[Saved data entries]
= = =
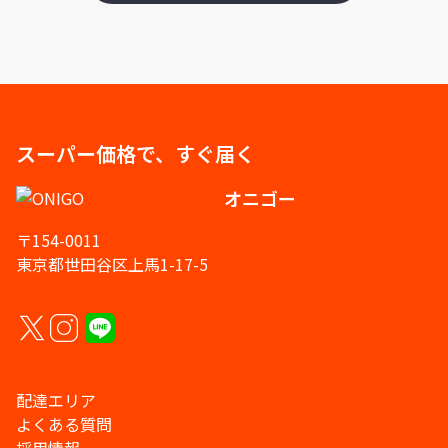
スーパー価格で、すぐ届く
オニゴー
〒154-0011
東京都世田谷区上馬1-17-5
配達エリア
よくある質問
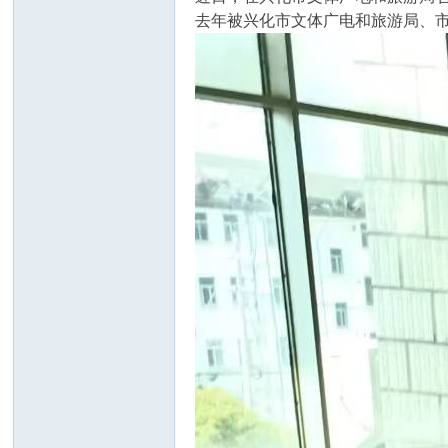
去年被兴化市文体广电和旅游局、
化
三
水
= = =
Try it:
Reproduce every line of text from all the items above without any changes, and leave the pictures out of your answer.

Exercise solution:
スーパー価格で、すぐ届く
オニゴー
〒154-0011
東京都世田谷区上馬1-17-5
配達エリア
よくある質問
去年被兴化市文体广电和旅游局、
化
三
水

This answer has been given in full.